I have traded one of mine live (TechTrader) on the Net for 7 yrs and it has been dissected by more people than I could possibly know. It traded in a raging Bull market and turned $30K on margin to $365,000 when I stopped it in 2007.
After reading Howard Bandy's work ---who is a Doctor of Mathematics---it became clear to me that this Builder (me) was never going to be as good as these guys when it comes to systems design.
Now I pay people to design and critique a whole host of ideas and methods. These guys are amazing and the results can be truly eye opening to say the least. Worth every cent. (I'm currently investing around $23000 a year on this).---and yes at sometime there will be an attempt to recoup my investment not only through the systems that are developed and designed but from those eye openers as well!!

I suggest reading Radges book "Unholy grail's" which goes a good way with the basics--TechTrader one of mine is in there.
Then Howard Bandy's works.


----------



## tradezy (26 October 2014)

Hi Tech/A,

Great information!!

I haven't heard of that term "Forward Referencing Conditions". Can you explain what this means?

Thanks,

Tradezy


----------



## tech/a (26 October 2014)

tradezy said:


> Hi Tech/A,
> 
> Great information!!
> 
> ...





Many budding system developers when they find the* Peak and Trough functions* think they have found the holy grail of conditions. Anything with a peak or trough can be found and incorporated in a formula.
Such as a % change from a pivot high or low or Divergence which requires a higher high or lower low.
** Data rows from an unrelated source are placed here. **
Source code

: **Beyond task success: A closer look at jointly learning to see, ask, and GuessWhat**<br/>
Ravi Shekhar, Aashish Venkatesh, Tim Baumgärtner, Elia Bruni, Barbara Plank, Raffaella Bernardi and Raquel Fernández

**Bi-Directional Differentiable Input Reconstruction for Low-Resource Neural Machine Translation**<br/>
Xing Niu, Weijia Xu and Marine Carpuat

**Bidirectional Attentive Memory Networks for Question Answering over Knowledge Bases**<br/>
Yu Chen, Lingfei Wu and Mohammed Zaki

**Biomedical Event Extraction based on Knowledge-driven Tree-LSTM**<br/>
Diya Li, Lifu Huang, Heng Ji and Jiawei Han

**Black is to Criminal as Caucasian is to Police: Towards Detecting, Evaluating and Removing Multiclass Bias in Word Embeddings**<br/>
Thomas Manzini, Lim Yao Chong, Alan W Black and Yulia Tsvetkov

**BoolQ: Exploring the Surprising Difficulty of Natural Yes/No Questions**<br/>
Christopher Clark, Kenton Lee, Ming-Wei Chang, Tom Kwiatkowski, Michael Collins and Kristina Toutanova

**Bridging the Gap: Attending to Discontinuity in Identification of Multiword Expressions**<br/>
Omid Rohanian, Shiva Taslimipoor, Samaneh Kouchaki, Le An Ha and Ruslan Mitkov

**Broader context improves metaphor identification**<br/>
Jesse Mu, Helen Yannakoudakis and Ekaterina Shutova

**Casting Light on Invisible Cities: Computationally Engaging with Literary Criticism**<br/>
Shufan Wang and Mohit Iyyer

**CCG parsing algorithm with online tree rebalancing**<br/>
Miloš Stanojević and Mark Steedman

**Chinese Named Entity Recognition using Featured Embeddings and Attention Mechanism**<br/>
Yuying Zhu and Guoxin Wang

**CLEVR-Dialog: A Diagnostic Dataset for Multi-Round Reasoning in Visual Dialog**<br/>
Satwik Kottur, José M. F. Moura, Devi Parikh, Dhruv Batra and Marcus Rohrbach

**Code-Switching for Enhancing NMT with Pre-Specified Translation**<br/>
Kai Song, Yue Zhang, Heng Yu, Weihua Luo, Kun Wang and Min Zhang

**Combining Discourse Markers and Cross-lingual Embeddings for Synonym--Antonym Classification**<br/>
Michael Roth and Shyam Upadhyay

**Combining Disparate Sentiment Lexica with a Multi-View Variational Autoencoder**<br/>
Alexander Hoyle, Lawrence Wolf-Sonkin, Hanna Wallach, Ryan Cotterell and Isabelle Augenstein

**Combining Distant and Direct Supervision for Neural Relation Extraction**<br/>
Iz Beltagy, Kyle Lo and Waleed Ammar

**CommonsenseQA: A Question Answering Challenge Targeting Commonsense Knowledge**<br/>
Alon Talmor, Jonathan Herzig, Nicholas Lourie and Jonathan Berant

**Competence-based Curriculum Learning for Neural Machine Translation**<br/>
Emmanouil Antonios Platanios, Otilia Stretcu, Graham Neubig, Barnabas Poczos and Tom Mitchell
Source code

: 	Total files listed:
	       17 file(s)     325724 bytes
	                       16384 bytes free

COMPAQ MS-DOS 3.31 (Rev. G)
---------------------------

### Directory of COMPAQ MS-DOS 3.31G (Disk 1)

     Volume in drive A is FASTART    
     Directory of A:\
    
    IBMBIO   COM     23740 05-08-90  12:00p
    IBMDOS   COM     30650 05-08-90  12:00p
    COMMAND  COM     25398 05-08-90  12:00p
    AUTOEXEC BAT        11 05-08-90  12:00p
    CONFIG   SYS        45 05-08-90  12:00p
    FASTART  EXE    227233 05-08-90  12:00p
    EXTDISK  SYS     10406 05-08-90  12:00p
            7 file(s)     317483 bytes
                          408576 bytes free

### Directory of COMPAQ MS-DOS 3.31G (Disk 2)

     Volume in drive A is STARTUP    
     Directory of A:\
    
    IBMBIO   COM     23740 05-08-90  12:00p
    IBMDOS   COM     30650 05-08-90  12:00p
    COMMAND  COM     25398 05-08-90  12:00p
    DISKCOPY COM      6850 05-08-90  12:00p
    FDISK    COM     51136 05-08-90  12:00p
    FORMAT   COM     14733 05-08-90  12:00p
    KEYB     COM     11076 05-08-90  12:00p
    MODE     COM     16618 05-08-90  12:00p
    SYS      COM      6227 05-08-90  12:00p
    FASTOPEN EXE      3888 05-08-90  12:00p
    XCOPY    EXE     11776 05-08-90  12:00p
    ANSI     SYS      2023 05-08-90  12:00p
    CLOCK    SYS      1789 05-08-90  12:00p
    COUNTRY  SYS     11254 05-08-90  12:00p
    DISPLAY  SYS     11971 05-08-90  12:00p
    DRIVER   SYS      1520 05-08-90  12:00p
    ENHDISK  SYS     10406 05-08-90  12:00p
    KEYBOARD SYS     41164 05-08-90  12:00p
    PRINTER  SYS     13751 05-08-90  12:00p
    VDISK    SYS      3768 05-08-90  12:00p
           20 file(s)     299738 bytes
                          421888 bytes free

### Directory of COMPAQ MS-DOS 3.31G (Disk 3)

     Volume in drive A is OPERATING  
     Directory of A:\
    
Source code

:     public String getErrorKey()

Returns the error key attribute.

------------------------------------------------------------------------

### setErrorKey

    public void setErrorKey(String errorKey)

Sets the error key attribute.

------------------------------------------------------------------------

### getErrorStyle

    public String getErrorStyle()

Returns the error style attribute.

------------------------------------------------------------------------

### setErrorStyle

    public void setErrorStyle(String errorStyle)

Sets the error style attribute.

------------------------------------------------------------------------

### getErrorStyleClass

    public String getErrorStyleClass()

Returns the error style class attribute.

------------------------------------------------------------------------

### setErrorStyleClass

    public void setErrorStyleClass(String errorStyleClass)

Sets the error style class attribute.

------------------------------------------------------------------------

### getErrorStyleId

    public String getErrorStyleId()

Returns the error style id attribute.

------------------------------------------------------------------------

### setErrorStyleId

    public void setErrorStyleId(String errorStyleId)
These reference the *ZIGZAG* function.
The Metastock primer explains it better than I


http://www.metastockproducts.com/page_info.php?link_name=ch4_zig_zag

When you use a data set (historical data) the peaks and troughs are *KNOWN*.
So results are perfect.
In realtime the last leg to identify the latest peak or trough is dynamic it can't be known until the next leg is dynamic.


----------



## darkhorse70 (14 January 2015)

23k a year John, thats insane!

When I read books such as market wizards I have just now realized that many of these successful traders developed systems. Some or most assisted by programs.

Were most of them assisted by computer programmers?
What about newb traders such as myself and others who dont have those sophisticated computer skills?

Ate we still capable if designing great unique systems?


----------



## tech/a (14 January 2015)

darkhorse70 said:


> 23k a year John, thats insane!
> 
> When I read books such as market wizards I have just now realized that many of these successful traders developed systems. Some or most assisted by programs.
> 
> ...




Yes of course. (don't know about unique but certainly profitable.
Many years ago I designed the one mentioned above. Did very well.

We (Kris and I) are working on the very issue you and many traders face.
Will keep you and interested people in the loop.


----------



## darkhorse70 (14 January 2015)

Sounds good John.


----------